Amid ongoing tariff disruptions affecting the U.S. economy, Walmart has positioned itself strategically through its membership platform, Walmart+, which is increasingly driving both foot traffic and online sales.
According to information shared by the company with Finance Newso, Walmart+ subscribers accounted for nearly 50% of total spending on Walmart’s digital platforms during the last fiscal year, concluding in January. On average, members of Walmart+ engage in shopping twice as frequently and spend about three times more than non-subscribing customers.
This surge in Walmart+ becomes particularly pertinent as the retail giant grapples with a less-than-ideal outlook, which was further complicated by President Donald Trump’s recent tariff announcements that raised concerns over a potential global downturn.
As the leading grocery provider in the United States, Walmart holds a competitive advantage, especially during economic downturns, but the Walmart+ membership program is expected to provide additional resilience against tariff-related challenges by fostering customer loyalty and creating new revenue streams.
During a conversation with Finance Newso, Chief Growth Officer Seth Dallaire characterized Walmart+ as a “frequency driver,” noting significant increases in spending per subscriber and a rise in memberships thanks to Walmart+ Assist, an initiative that offers eligible customers a discounted membership rate.
Dallaire also mentioned that as the membership base expands, Walmart anticipates higher profitability, allowing it to maintain low grocery prices while investing in key competitive areas. The retailer can also leverage consumer data to enhance its advertising strategies—a growing, profitable aspect of its business—and refine its product offerings.
Walmart is expected to share insights into its retail operations and other alternative revenue avenues, including the membership program and advertising strategies, during an investor event in Dallas scheduled for Tuesday and Wednesday. The company is often viewed as a bellwether for consumer sentiment in the U.S. and may provide updates on the current economic climate.
Walmart+ propels e-commerce growth
In essence, Walmart+ serves as Walmart’s response to Amazon Prime, mirroring strategies employed by Amazon, which overtook Walmart in revenue for the first time during the last quarter of 2022.
Later this month, Walmart plans to enhance member retention by introducing Walmart+ Week, starting on April 28, featuring exclusive offers and deeper discounts on existing benefits like gas discounts and complimentary sandwiches from Burger King.
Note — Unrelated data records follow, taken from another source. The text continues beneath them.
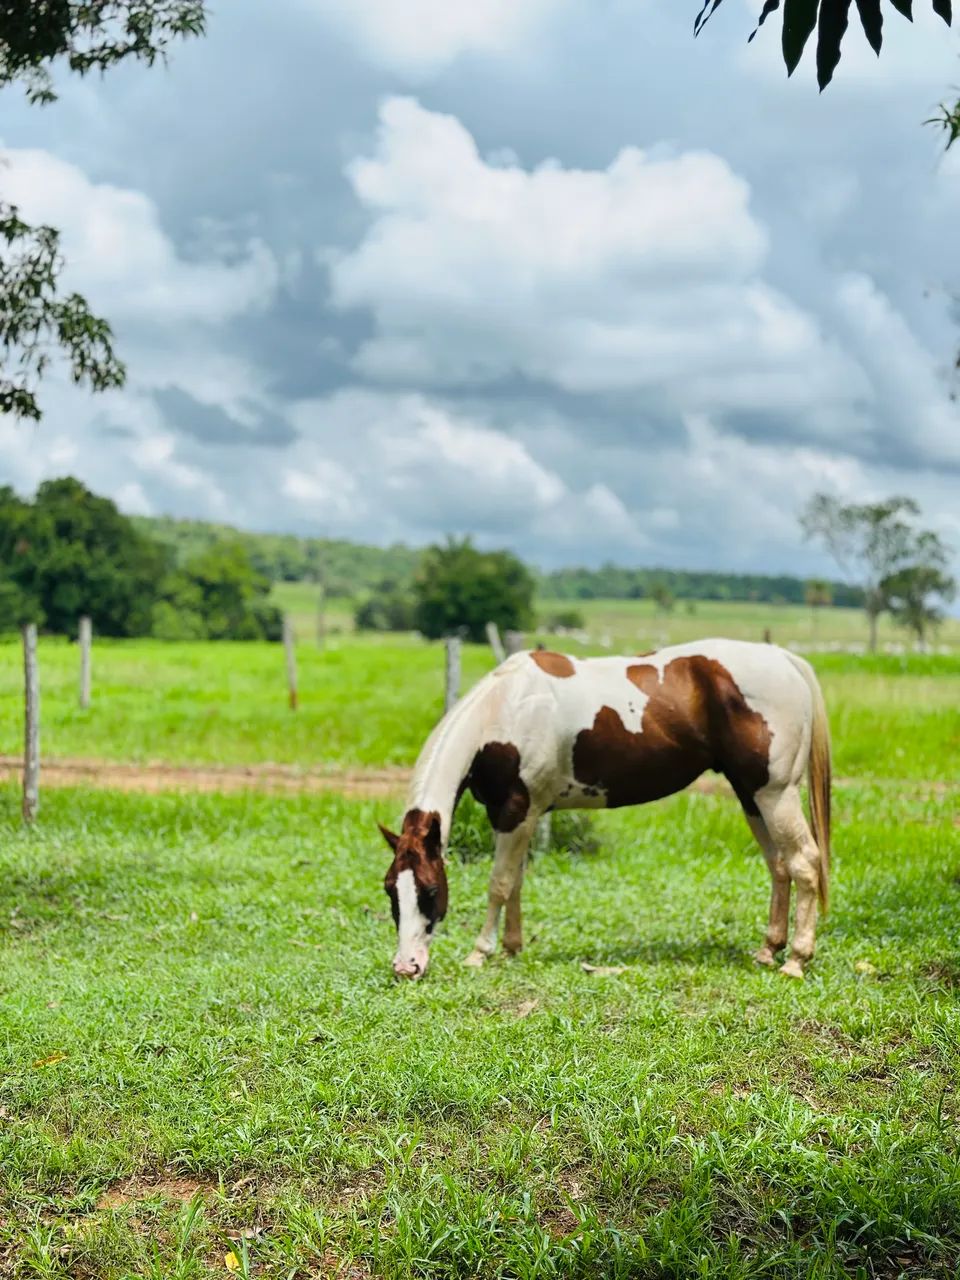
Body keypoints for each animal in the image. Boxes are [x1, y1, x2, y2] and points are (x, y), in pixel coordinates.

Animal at [379, 639, 831, 982]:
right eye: (390, 890)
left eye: (430, 890)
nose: (406, 967)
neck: (506, 709)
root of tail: (785, 659)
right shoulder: (514, 815)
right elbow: (517, 881)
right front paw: (511, 947)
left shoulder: (516, 813)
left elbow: (500, 884)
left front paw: (481, 952)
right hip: (750, 795)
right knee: (779, 866)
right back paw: (769, 950)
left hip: (776, 794)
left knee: (805, 863)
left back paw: (796, 960)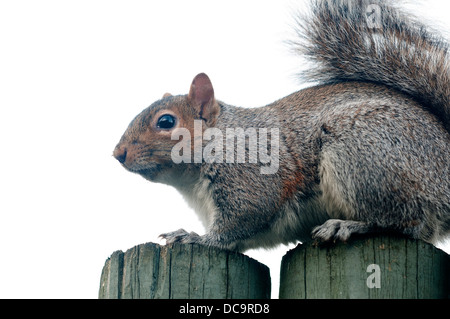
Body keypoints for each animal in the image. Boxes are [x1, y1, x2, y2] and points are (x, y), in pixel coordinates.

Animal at [113, 1, 450, 254]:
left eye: (166, 122)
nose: (118, 154)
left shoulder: (252, 179)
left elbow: (240, 222)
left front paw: (194, 237)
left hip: (363, 153)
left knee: (410, 221)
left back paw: (347, 224)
The annual fee for Walmart+ is $98, or $12.95 monthly, which partly contributes to the surge in its e-commerce division. The retailer has recorded 11 consecutive quarters of double-digit growth in online sales in the U.S., including a remarkable 20% growth in the latest quarter.
Though Walmart has not publicly disclosed the total number of Walmart+ subscribers, Consumer Intelligence Research Partners estimates that the program had around 25 million members by the end of January, a significant leap from approximately 11 million to 11.5 million in the fall of 2022.
However, Walmart+ still operates on a smaller scale compared to Amazon Prime, which was introduced in 2005 and boasts an estimated 190 million members in the U.S. Consumer surveys suggest that almost 75% of Amazon’s consumer base holds a Prime membership, while only 43% of Walmart.com users report having a Walmart+ membership.
Despite its smaller reach, Walmart+ is steadily attracting more subscribers. Just three years ago, a mere 23% of Walmart.com shoppers indicated they were Walmart+ members.
Impending tariffs create uncertainty
The timing of Walmart’s investor event coincides with the impending implementation of significant tariffs affecting several key manufacturing countries for the retailer, including China, Vietnam, and Cambodia. These new duties are anticipated to begin on Wednesday, following the recent introduction of a 10% tariff on Saturday.
Earlier this year, Walmart released its sales forecast for the coming year without factoring in the anticipated tariff adjustments. In late February, the retailer projected a 3% to 4% increase in net sales and adjusted operating income growth of 3.5% to 5.5% based on constant currency. The forecast considered a 1.5 percentage point challenge stemming from the acquisition of smart TV company Vizio and next year’s leap year effect. At that time, Walmart indicated it expected adjusted earnings of $2.50 to $2.60 per share, including a 5 cent per share currency headwind.
Growing uncertainties surrounding international trade have aroused concerns of a potential recession, with consumer confidence slipping to its lowest level since 2022, according to a recent University of Michigan survey.
Retailers are bracing for the ramifications of the tariffs, and while Walmart may not be entirely shielded from their effects, analysts like Seth Sigman from Barclays believe the company is better prepared than its competitors. Being the largest grocery retailer in the nation, Walmart’s business model is considered more resilient during economic slowdowns, allowing the company to negotiate with suppliers over cost increases and absorb some of those costs. Furthermore, as a recognized value retailer, it stands to benefit from shifts in consumer preferences towards lower prices amidst economic strain.
Moreover, the introduction of revenue-generating initiatives like Walmart+ enhances profitability while fostering stronger customer loyalty.